## EXERCISE GOAL:
Your answer should be an exact copy of the listing.

#### DATASET ENTRIES ####

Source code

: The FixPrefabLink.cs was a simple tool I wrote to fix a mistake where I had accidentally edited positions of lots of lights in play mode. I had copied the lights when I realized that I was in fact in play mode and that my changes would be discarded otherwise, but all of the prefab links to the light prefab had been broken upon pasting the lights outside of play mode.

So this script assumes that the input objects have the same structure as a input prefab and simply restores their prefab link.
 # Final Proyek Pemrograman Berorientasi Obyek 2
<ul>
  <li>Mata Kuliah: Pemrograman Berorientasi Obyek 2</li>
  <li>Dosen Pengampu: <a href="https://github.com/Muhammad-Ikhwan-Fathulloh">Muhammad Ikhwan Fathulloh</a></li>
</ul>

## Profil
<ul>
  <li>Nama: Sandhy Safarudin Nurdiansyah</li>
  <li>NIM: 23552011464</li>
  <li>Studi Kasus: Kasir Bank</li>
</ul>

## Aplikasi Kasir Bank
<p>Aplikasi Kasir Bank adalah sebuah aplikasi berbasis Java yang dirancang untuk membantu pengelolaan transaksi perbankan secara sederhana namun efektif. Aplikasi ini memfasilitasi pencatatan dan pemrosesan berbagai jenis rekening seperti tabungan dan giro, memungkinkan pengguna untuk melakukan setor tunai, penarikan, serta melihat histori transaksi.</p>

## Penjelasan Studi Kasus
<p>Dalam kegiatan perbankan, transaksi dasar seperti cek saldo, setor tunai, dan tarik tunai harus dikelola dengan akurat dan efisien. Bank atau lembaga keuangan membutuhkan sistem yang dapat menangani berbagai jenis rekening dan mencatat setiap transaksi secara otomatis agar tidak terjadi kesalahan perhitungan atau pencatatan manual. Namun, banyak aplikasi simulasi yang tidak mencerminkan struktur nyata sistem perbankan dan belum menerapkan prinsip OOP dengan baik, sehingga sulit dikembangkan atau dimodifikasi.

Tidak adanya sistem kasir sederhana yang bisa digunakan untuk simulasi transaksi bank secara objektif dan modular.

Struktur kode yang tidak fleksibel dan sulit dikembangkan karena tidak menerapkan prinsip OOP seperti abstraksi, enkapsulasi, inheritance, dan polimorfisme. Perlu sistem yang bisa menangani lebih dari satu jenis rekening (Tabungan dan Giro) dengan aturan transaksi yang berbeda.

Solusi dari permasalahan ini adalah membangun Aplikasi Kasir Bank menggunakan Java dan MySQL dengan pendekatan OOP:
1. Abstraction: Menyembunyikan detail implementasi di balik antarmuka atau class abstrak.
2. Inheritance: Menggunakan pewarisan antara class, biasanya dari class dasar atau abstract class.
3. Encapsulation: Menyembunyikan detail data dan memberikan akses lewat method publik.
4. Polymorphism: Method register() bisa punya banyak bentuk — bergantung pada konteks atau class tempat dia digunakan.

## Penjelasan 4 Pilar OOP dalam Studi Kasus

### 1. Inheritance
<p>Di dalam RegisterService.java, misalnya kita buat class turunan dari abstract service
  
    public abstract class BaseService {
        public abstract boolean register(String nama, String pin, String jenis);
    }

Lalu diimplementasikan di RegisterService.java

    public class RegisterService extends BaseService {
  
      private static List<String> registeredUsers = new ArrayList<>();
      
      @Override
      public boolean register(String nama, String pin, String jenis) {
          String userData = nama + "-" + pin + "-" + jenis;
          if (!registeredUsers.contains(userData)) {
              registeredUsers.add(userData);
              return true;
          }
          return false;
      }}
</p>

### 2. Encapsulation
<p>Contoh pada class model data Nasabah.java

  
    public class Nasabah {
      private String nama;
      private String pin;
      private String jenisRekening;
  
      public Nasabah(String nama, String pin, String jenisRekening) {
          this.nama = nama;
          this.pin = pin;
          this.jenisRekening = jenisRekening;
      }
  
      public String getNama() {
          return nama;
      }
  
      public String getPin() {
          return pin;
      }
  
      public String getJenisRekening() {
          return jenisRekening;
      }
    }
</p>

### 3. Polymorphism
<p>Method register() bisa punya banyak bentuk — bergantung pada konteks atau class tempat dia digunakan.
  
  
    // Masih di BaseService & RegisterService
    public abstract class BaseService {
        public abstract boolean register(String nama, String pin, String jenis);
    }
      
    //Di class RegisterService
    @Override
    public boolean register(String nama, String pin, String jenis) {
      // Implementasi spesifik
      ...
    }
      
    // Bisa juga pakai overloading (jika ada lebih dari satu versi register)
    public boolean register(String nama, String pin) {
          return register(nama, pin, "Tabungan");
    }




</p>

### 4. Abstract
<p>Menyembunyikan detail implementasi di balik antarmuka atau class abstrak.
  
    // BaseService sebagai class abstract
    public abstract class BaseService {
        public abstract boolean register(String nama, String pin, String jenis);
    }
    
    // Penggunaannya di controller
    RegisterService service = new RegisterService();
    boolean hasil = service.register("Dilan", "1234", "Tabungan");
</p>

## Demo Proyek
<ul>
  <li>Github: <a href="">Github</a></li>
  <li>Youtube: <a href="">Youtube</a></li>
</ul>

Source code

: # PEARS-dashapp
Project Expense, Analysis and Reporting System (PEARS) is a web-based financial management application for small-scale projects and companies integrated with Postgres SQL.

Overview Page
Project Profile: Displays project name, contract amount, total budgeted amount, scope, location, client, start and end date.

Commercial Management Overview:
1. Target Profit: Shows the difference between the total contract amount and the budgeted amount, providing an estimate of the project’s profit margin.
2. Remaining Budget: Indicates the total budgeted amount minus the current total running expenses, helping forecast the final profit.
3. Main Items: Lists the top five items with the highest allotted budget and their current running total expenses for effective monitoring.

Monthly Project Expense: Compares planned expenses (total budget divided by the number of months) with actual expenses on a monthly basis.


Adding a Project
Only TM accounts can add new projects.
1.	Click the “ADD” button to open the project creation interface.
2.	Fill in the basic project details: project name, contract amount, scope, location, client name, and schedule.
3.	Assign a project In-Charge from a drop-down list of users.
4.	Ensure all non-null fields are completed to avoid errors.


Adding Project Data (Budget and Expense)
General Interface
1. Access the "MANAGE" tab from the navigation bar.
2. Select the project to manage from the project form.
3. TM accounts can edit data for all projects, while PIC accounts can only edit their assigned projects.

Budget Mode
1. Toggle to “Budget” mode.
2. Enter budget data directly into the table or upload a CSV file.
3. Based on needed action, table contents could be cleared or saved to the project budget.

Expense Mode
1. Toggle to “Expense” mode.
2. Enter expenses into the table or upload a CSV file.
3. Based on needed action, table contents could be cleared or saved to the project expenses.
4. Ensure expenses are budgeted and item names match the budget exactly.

####

## ANSWER BOX:
Source code

: The FixPrefabLink.cs was a simple tool I wrote to fix a mistake where I had accidentally edited positions of lots of lights in play mode. I had copied the lights when I realized that I was in fact in play mode and that my changes would be discarded otherwise, but all of the prefab links to the light prefab had been broken upon pasting the lights outside of play mode.

So this script assumes that the input objects have the same structure as a input prefab and simply restores their prefab link.
 # Final Proyek Pemrograman Berorientasi Obyek 2
<ul>
  <li>Mata Kuliah: Pemrograman Berorientasi Obyek 2</li>
  <li>Dosen Pengampu: <a href="https://github.com/Muhammad-Ikhwan-Fathulloh">Muhammad Ikhwan Fathulloh</a></li>
</ul>

## Profil
<ul>
  <li>Nama: Sandhy Safarudin Nurdiansyah</li>
  <li>NIM: 23552011464</li>
  <li>Studi Kasus: Kasir Bank</li>
</ul>

## Aplikasi Kasir Bank
<p>Aplikasi Kasir Bank adalah sebuah aplikasi berbasis Java yang dirancang untuk membantu pengelolaan transaksi perbankan secara sederhana namun efektif. Aplikasi ini memfasilitasi pencatatan dan pemrosesan berbagai jenis rekening seperti tabungan dan giro, memungkinkan pengguna untuk melakukan setor tunai, penarikan, serta melihat histori transaksi.</p>

## Penjelasan Studi Kasus
<p>Dalam kegiatan perbankan, transaksi dasar seperti cek saldo, setor tunai, dan tarik tunai harus dikelola dengan akurat dan efisien. Bank atau lembaga keuangan membutuhkan sistem yang dapat menangani berbagai jenis rekening dan mencatat setiap transaksi secara otomatis agar tidak terjadi kesalahan perhitungan atau pencatatan manual. Namun, banyak aplikasi simulasi yang tidak mencerminkan struktur nyata sistem perbankan dan belum menerapkan prinsip OOP dengan baik, sehingga sulit dikembangkan atau dimodifikasi.

Tidak adanya sistem kasir sederhana yang bisa digunakan untuk simulasi transaksi bank secara objektif dan modular.

Struktur kode yang tidak fleksibel dan sulit dikembangkan karena tidak menerapkan prinsip OOP seperti abstraksi, enkapsulasi, inheritance, dan polimorfisme. Perlu sistem yang bisa menangani lebih dari satu jenis rekening (Tabungan dan Giro) dengan aturan transaksi yang berbeda.

Solusi dari permasalahan ini adalah membangun Aplikasi Kasir Bank menggunakan Java dan MySQL dengan pendekatan OOP:
1. Abstraction: Menyembunyikan detail implementasi di balik antarmuka atau class abstrak.
2. Inheritance: Menggunakan pewarisan antara class, biasanya dari class dasar atau abstract class.
3. Encapsulation: Menyembunyikan detail data dan memberikan akses lewat method publik.
4. Polymorphism: Method register() bisa punya banyak bentuk — bergantung pada konteks atau class tempat dia digunakan.

## Penjelasan 4 Pilar OOP dalam Studi Kasus

### 1. Inheritance
<p>Di dalam RegisterService.java, misalnya kita buat class turunan dari abstract service
  
    public abstract class BaseService {
        public abstract boolean register(String nama, String pin, String jenis);
    }

Lalu diimplementasikan di RegisterService.java

    public class RegisterService extends BaseService {
  
      private static List<String> registeredUsers = new ArrayList<>();
      
      @Override
      public boolean register(String nama, String pin, String jenis) {
          String userData = nama + "-" + pin + "-" + jenis;
          if (!registeredUsers.contains(userData)) {
              registeredUsers.add(userData);
              return true;
          }
          return false;
      }}
</p>

### 2. Encapsulation
<p>Contoh pada class model data Nasabah.java

  
    public class Nasabah {
      private String nama;
      private String pin;
      private String jenisRekening;
  
      public Nasabah(String nama, String pin, String jenisRekening) {
          this.nama = nama;
          this.pin = pin;
          this.jenisRekening = jenisRekening;
      }
  
      public String getNama() {
          return nama;
      }
  
      public String getPin() {
          return pin;
      }
  
      public String getJenisRekening() {
          return jenisRekening;
      }
    }
</p>

### 3. Polymorphism
<p>Method register() bisa punya banyak bentuk — bergantung pada konteks atau class tempat dia digunakan.
  
  
    // Masih di BaseService & RegisterService
    public abstract class BaseService {
        public abstract boolean register(String nama, String pin, String jenis);
    }
      
    //Di class RegisterService
    @Override
    public boolean register(String nama, String pin, String jenis) {
      // Implementasi spesifik
      ...
    }
      
    // Bisa juga pakai overloading (jika ada lebih dari satu versi register)
    public boolean register(String nama, String pin) {
          return register(nama, pin, "Tabungan");
    }




</p>

### 4. Abstract
<p>Menyembunyikan detail implementasi di balik antarmuka atau class abstrak.
  
    // BaseService sebagai class abstract
    public abstract class BaseService {
        public abstract boolean register(String nama, String pin, String jenis);
    }
    
    // Penggunaannya di controller
    RegisterService service = new RegisterService();
    boolean hasil = service.register("Dilan", "1234", "Tabungan");
</p>

## Demo Proyek
<ul>
  <li>Github: <a href="">Github</a></li>
  <li>Youtube: <a href="">Youtube</a></li>
</ul>

Source code

: # PEARS-dashapp
Project Expense, Analysis and Reporting System (PEARS) is a web-based financial management application for small-scale projects and companies integrated with Postgres SQL.

Overview Page
Project Profile: Displays project name, contract amount, total budgeted amount, scope, location, client, start and end date.

Commercial Management Overview:
1. Target Profit: Shows the difference between the total contract amount and the budgeted amount, providing an estimate of the project’s profit margin.
2. Remaining Budget: Indicates the total budgeted amount minus the current total running expenses, helping forecast the final profit.
3. Main Items: Lists the top five items with the highest allotted budget and their current running total expenses for effective monitoring.

Monthly Project Expense: Compares planned expenses (total budget divided by the number of months) with actual expenses on a monthly basis.


Adding a Project
Only TM accounts can add new projects.
1.	Click the “ADD” button to open the project creation interface.
2.	Fill in the basic project details: project name, contract amount, scope, location, client name, and schedule.
3.	Assign a project In-Charge from a drop-down list of users.
4.	Ensure all non-null fields are completed to avoid errors.


Adding Project Data (Budget and Expense)
General Interface
1. Access the "MANAGE" tab from the navigation bar.
2. Select the project to manage from the project form.
3. TM accounts can edit data for all projects, while PIC accounts can only edit their assigned projects.

Budget Mode
1. Toggle to “Budget” mode.
2. Enter budget data directly into the table or upload a CSV file.
3. Based on needed action, table contents could be cleared or saved to the project budget.

Expense Mode
1. Toggle to “Expense” mode.
2. Enter expenses into the table or upload a CSV file.
3. Based on needed action, table contents could be cleared or saved to the project expenses.
4. Ensure expenses are budgeted and item names match the budget exactly.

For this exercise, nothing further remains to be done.